Video report by Tim Ewart, ITV News Royal Editor
The Queen has thanked the nation for its "touching messages of great kindness" as she becomes Britain's longest-reigning monarch - though Her Majesty said she "never aspired" to reach the milestone.
Prime Minister David Cameron led tributes to the record royal, describing her time on the throne as a "golden thread running through three post-war generations".
The Queen halted her holiday in Balmoral to mark the day by opening the new £294 million Scottish Borders Railway and made a small reference to the historical significance of the occasion in a brief speech.
"A long life can pass by many milestones. My own is no exception," Her Majesty said, adding that she was "thankful" for the "touching messages" she had received from around the world.

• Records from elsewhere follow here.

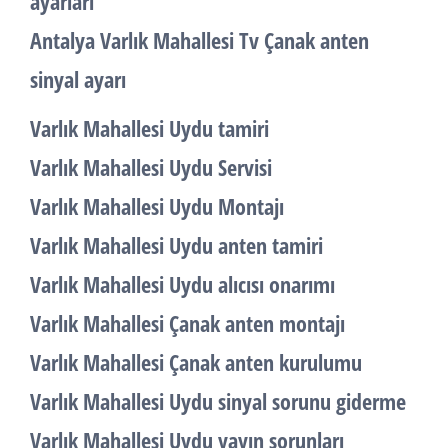
ayarları
Antalya Varlık Mahallesi Tv Çanak anten
sinyal ayarı
Varlık Mahallesi Uydu tamiri
Varlık Mahallesi Uydu Servisi
Varlık Mahallesi Uydu Montajı
Varlık Mahallesi Uydu anten tamiri
Varlık Mahallesi Uydu alıcısı onarımı
Varlık Mahallesi Çanak anten montajı
Varlık Mahallesi Çanak anten kurulumu
Varlık Mahallesi Uydu sinyal sorunu giderme
Varlık Mahallesi Uydu yayın sorunları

Her Majesty replaces her great-great-grandmother Queen Victoria in the record books after spending more than 23,226 days as monarch.

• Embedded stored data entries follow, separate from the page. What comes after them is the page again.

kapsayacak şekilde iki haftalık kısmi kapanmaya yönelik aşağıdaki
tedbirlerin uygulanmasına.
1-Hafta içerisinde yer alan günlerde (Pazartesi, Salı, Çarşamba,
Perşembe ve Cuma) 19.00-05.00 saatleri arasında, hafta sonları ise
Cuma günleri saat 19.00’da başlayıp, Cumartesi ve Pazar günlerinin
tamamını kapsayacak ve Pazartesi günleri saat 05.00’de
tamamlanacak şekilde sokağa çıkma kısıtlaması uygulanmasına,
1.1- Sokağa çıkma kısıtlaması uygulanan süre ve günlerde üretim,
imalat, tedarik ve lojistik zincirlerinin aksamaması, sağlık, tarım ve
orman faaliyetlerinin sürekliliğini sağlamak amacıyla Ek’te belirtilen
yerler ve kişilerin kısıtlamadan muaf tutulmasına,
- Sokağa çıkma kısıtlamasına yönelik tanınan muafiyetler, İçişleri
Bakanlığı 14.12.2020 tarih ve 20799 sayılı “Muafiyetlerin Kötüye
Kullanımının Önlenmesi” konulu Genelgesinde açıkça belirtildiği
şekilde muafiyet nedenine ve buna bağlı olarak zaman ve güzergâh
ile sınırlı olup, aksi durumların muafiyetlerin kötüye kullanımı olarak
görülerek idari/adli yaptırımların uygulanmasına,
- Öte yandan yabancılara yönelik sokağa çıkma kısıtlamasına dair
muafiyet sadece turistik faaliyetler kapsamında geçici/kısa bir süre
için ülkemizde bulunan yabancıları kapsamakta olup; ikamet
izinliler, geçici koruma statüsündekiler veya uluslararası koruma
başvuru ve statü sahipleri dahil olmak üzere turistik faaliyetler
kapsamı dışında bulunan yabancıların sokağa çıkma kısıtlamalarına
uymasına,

The latest day of service saw the Queen lead a royal party on the steam locomotive, the Union of South Africa, alongside Scotland's First Minister Nicola Sturgeon.
The luxury train transported the royal party from Waverley Station in Edinburgh to the Borders town of Tweedbank, with a brief stop-off to meet well-wishers at Newtongrange.
The Queen had been keen to play down the occasion after inheriting the throne far earlier than expected upon the death of her father George VI in 1952.
Speaking in the House of Commons, the Prime Minister joked that he risked disobeying the monarch by marking the historic day with a dedicated speech.
But Mr Cameron said: "I do think it's right that today we should stop and take a moment as a nation to stop and mark this historic milestone."
Acting Labour leader Harriet Harman said the Queen is "admired by billions of people all around the world" in a following tribute in the Commons.
Ms Harman praised Her Majesty's "tireless" commitment and dedication to the service of her country and joked that the monarch had "gone from sending telegrams to sending tweets" during her record reign.
The Duchess of Cornwall added her own tribute to her mother-in-law as she paid a visit to ITV's TV studios in London.
Events were held across the country to mark the day, with a nine-boat flotilla meanwhile travelling down the River Thames in central London and HMS Belfast sounding a special four-gun salute.